IIОт себя, как от представителя государственной власти, Луначарский требовал участливой, деятельной и нежной любви к людям искусства и творческой мысли. Очень точно сказал он об этом в статье, посвященной памяти В. В. Маяковского. Заговорив о гибели поэта, он сделал такое признание:
«Не все мы похожи на Маркса, который говорил, что поэты нуждаются в большой ласке. Не все мы это понимаем, и не все мы понимали, что Маяковский нуждается в огромной ласке…».[138]
Эту «ласку» он оказывал Маяковскому чуть ли не с первых Октябрьских дней: был его глашатаем, заступником, истолкователем, другом. В восемнадцатом году я видел их вместе не раз. На поверхностный взгляд иному, пожалуй, могло показаться, будто Маяковский нисколько не нуждается в «ласке»: держался он с юношеским задором, весьма независимо, и нужна была вся чуткость Луначарского, чтобы подметить за этой бравадой «большую жажду нежности и любви, большую жажду чрезвычайно интимного участия… жажду быть понятым, иногда утешенным, приласканным». «…Под этой металлической броней, в которой отражался целый мир, билось, — говорил Луначарский, — не только горячее, не только нежное, но хрупкое и легко поддающееся ранению сердце».[139]
Великая заслуга Луначарского именно в том, что он по мере сил охранял, сколько мог, для советской культуры это «хрупкое» и легко ранимое сердце.
Отношения поэта и наркома друг к другу были свободны принципиальны и, казалось бы, исключали с обеих сторон какую бы то ни было нежность. Маяковский, например, никогда не скрывал от Анатолия Васильевича, что любя, его как блестящего оратора, он очень невысокого мнения о написанных им драмах и стихах. Позднее он высказал это свое мнение публично. В двадцатом году в Москве в Доме печати под председательством Керженцева состоялся диспут об этих вещах Луначарского, превратившийся в беспощадное судьбище. Выступавшие, в том числе Маяковский, дружно, один за другим, целых четыре часа осуждали и бранили его пьесы.
Анатолий Васильевич «сидел на эстраде и в течение четырех часов слушал совершенно уничтожающие обвинения по адресу своих пьес… — вспоминал впоследствии Михаил Кольцов. — Луначарский слушал все это молча, и трудно было себе представить, что может он возразить на такой Монблан обвинений.

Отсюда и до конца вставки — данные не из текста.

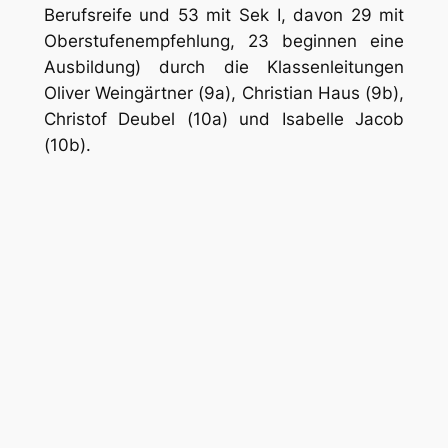
Berufsreife und 53 mit Sek I, davon 29 mit
Oberstufenempfehlung, 23 beginnen eine
Ausbildung) durch die Klassenleitungen
Oliver Weingärtner (9a), Christian Haus (9b),
Christof Deubel (10a) und Isabelle Jacob
(10b).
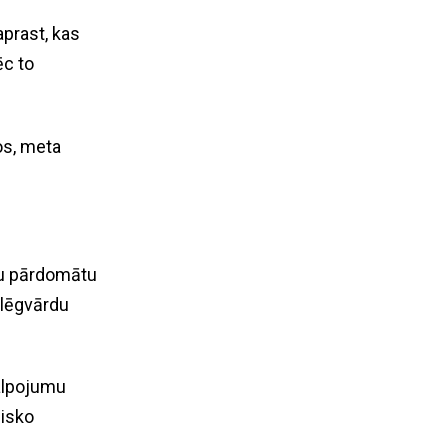
aprast, kas
ēc to
s, meta
otu pārdomātu
slēgvārdu
kalpojumu
nisko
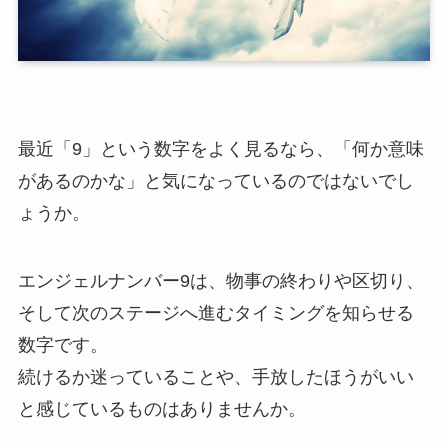
最近「9」という数字をよく見るなら、「何か意味
があるのかな」と気になっているのではないでし
ょうか。
エンジェルナンバー9は、物事の終わりや区切り、
そして次のステージへ進むタイミングを知らせる
数字です。
続けるか迷っていることや、手放したほうがいい
と感じているものはありませんか。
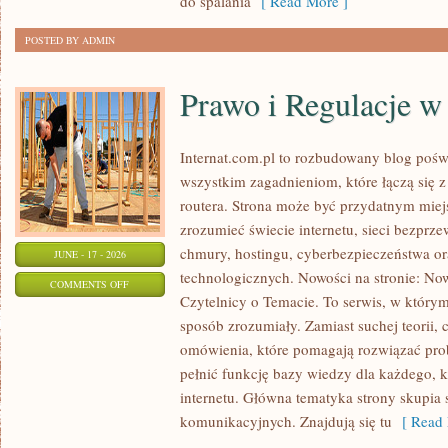
do spalania
[ Read More ]
POSTED BY ADMIN
Prawo i Regulacje w 
Internat.com.pl to rozbudowany blog pośw
wszystkim zagadnieniom, które łączą się 
routera. Strona może być przydatnym miejs
zrozumieć świecie internetu, sieci bezpr
chmury, hostingu, cyberbezpieczeństwa 
JUNE - 17 - 2026
technologicznych. Nowości na stronie: Now
ON
COMMENTS OFF
Czytelnicy o Temacie. To serwis, w którym
PRAWO
sposób zrozumiały. Zamiast suchej teorii, 
I
omówienia, które pomagają rozwiązać pro
REGULACJE
pełnić funkcję bazy wiedzy dla każdego, k
W
internetu. Główna tematyka strony skupia 
INTERNECIE
komunikacyjnych. Znajdują się tu
[ Read 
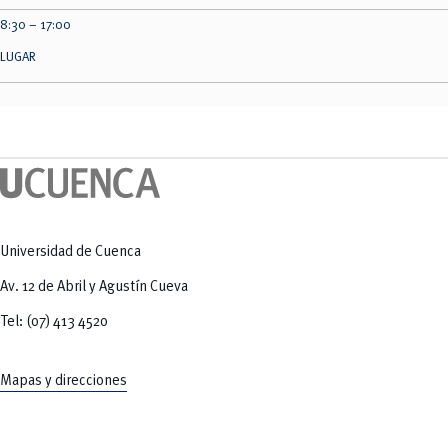
8:30 – 17:00
LUGAR
Universidad de Cuenca
Av. 12 de Abril y Agustín Cueva
Tel: (07) 413 4520
Mapas y direcciones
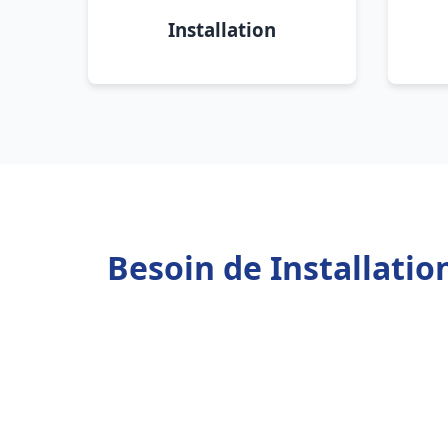
Installation
Besoin de Installati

И вот уже около полуночи… Анатолий Васильевич взял слово. Что же произошло? Он говорил два с половиной часа, и никто не ушел из зала, никто не шелохнулся. В совершенно изумительной речи он защищал свои произведения, громил своих противников, каждого в одиночку и всех вместе.
Кончилось тем, что весь зал, включая и свирепых оппонентов Луначарского, устроил ему около трех часов ночи такой триумф, какого Дом печати не знал никогда».[140]